The performances of the PRM and PPM were relatively the same for the LogL distribution. One major argument with the PPM is the difficulty of developing models that would account for high variations in the parameters of distributions (Borders & Patterson, 1990). While this statement may be valid for the shape parameters of some distributions, such as the well-known Weibull, it is not application to the LogL function. The models predicting the shape and scale parameters of the LogL explained more than 0.75 (> 75%) of the variation in the parameters for the stands. Thus, both the PRM and PPM could be used for the LogL in the G. arborea and T. grandis stands.

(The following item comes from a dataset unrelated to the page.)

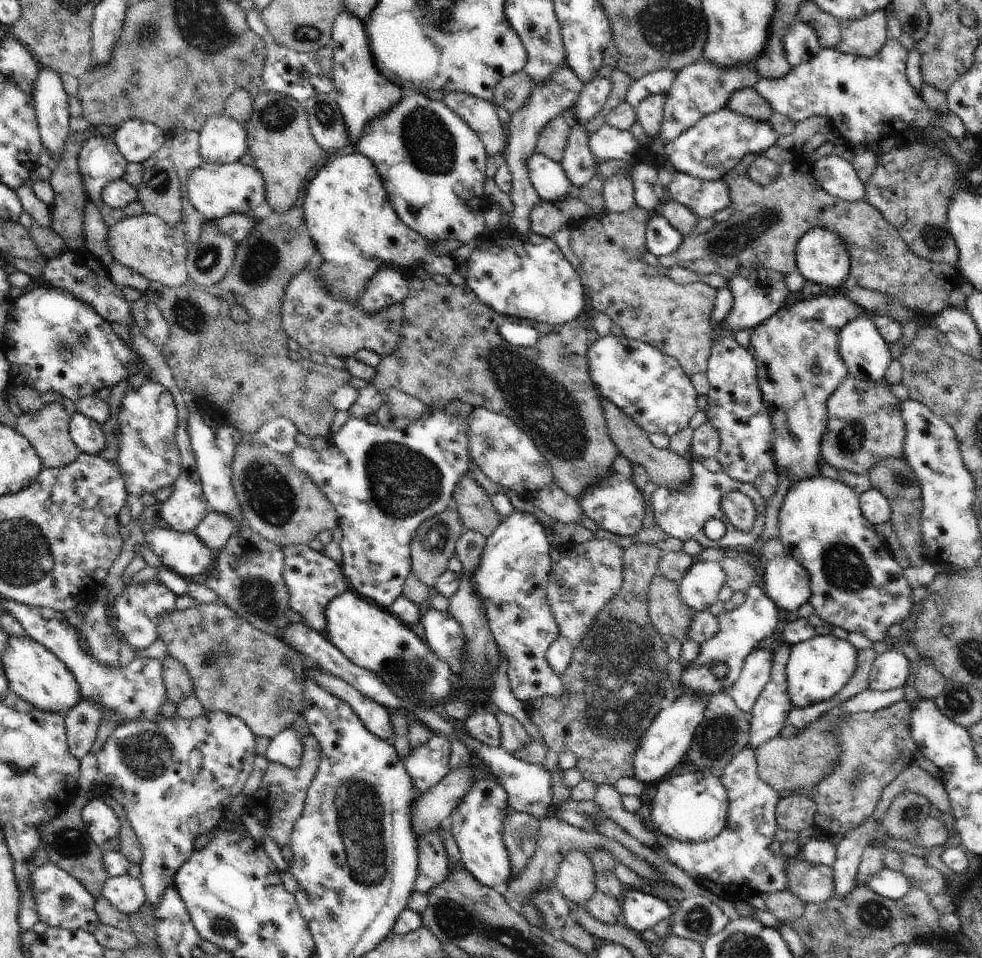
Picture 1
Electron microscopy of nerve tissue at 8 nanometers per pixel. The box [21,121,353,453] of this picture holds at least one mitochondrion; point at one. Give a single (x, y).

Developing a simplified estimation method without compromising the performance of the distribution is germane to forest modelling. The percentile estimator introduced for the Log-Logistic did not compromise the quality of fits of the model across the four forest stands in Nigeria and are comparable to the maximum likelihood estimator. The 25th and 75th, and 40th and 80th were the best sample percentiles for the estimator in the forest stands. The predicted diameter distributions of G. arborea and T. grandis stands from the PRM and PPM were reasonable and compared well with the observed diameter distribution. This implies that both the PRM and PPM can be incorporated into the growth and yield system of forest stand management.